To be usable, you need to have been granted access to datasets, for bigpicture you can view available datasets and apply for access in REMS.
Once you have been granted access, you can download a configuration file with access credentials from the login site.
Armed with you configuration (e.g. in ~/Download/s3cmd.conf
), you can launch
sdafs
at /where/you/want/to/mount
as so:
sdafs --credentialsfile ~/Download/s3cmd.conf /where/you/want/to/mount
The amount of data asked for in each request can be tuned with --chunksize
.
What is best for you will depend on your use case - if you read files
sequentially (e.g. as making a copy), a fairly large value is likely to give
better performance (although with diminishing returns). If you instead have
a very random access pattern, a smaller value may be useful (again, with
diminishing returns when reducing).
A good way to think about this is that each request take a certain minimum amount of time (e.g. because signals mean to travel back and forth, authentication needs to be check, bookkeeping be done et.c.) and has another part that depends on the request size (transferring more data takes longer).

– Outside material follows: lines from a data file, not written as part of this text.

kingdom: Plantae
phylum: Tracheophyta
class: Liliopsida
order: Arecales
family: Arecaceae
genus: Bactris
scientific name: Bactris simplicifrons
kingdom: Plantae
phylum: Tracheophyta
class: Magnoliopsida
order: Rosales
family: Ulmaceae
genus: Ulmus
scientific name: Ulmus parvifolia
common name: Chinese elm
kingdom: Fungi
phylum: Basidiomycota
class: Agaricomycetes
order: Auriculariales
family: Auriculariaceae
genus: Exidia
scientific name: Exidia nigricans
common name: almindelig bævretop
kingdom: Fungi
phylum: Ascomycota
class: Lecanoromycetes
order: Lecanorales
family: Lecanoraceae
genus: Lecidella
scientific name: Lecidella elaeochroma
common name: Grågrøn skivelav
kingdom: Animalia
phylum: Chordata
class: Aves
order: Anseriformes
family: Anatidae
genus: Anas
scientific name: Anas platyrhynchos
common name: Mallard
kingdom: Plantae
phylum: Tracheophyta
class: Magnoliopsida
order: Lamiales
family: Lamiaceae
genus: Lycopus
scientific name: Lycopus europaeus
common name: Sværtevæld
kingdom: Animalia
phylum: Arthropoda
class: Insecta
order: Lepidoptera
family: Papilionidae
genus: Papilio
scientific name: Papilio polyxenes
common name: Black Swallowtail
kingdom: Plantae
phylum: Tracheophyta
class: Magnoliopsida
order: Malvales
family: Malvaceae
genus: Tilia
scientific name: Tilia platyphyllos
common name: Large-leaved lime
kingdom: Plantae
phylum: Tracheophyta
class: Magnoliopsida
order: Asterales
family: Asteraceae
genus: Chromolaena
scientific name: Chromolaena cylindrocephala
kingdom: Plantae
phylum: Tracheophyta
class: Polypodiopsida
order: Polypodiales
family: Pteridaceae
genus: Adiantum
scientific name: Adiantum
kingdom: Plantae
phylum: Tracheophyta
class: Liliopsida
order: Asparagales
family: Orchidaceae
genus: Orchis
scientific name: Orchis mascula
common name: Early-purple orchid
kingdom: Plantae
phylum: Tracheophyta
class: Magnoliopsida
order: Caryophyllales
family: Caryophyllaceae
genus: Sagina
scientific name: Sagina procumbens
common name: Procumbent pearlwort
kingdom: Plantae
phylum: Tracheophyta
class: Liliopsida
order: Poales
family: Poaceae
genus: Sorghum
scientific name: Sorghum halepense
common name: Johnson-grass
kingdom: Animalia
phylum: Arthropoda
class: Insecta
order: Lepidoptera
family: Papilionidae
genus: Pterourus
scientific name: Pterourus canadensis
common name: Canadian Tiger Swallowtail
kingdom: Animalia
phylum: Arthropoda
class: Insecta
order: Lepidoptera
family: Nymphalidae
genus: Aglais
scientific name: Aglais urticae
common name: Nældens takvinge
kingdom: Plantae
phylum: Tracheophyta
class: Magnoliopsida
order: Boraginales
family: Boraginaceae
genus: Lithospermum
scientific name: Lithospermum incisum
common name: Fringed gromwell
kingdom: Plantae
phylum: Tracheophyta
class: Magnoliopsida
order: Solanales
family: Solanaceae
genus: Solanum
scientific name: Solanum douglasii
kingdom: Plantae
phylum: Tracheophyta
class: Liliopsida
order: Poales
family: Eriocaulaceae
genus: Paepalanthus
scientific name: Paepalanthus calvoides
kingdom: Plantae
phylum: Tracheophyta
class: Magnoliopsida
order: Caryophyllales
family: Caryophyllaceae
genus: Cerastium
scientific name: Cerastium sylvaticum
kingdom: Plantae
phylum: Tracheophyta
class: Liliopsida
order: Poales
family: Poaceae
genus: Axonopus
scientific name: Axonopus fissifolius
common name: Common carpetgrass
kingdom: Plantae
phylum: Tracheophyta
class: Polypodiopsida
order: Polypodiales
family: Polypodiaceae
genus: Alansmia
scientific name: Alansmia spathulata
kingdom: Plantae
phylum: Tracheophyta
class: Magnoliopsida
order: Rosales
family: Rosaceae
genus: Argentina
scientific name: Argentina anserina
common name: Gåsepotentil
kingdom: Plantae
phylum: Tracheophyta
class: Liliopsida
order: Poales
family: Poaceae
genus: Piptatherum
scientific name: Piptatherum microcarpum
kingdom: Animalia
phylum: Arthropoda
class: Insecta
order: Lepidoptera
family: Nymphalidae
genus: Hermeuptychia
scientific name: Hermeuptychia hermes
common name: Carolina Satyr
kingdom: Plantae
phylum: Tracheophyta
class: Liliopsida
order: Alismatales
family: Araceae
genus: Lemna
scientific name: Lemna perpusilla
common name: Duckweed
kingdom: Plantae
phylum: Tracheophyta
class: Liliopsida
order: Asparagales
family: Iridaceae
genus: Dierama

If the additionally transferred data isn't used, obviously it's not worth doing the transfer. But it is likely better (faster) to do one larger transfer than two (or more) smaller.
By default, sdafs
will daemonize after some rudimentary checks. After that,
additional messages can be seen in the log file (sdafs.log
in the current
directory unless overridden when running in the background). Alternatively,
sdafs
can be run without detaching with by passing --foreground
.
The verbosity of messages can be controlled through --loglevel
, which takes
a number corresponding to slog levels. To
get more than you probably want, use a low number, e.g. -50
(minus fifty).
By default, sdafs
will not allow access from other users. For use cases where
that is not enough (e.g. running some tool in a container solution), the flag
--open
will allow access from all users. This may possibly be needed for use
with e.g. docker.
Using open may require a more liberal configuration for fuse than some systems
have as default (in particular, it's likely to require user_allow_other
being
allowed in /etc/fuse.conf
, which likely require root privileges to change).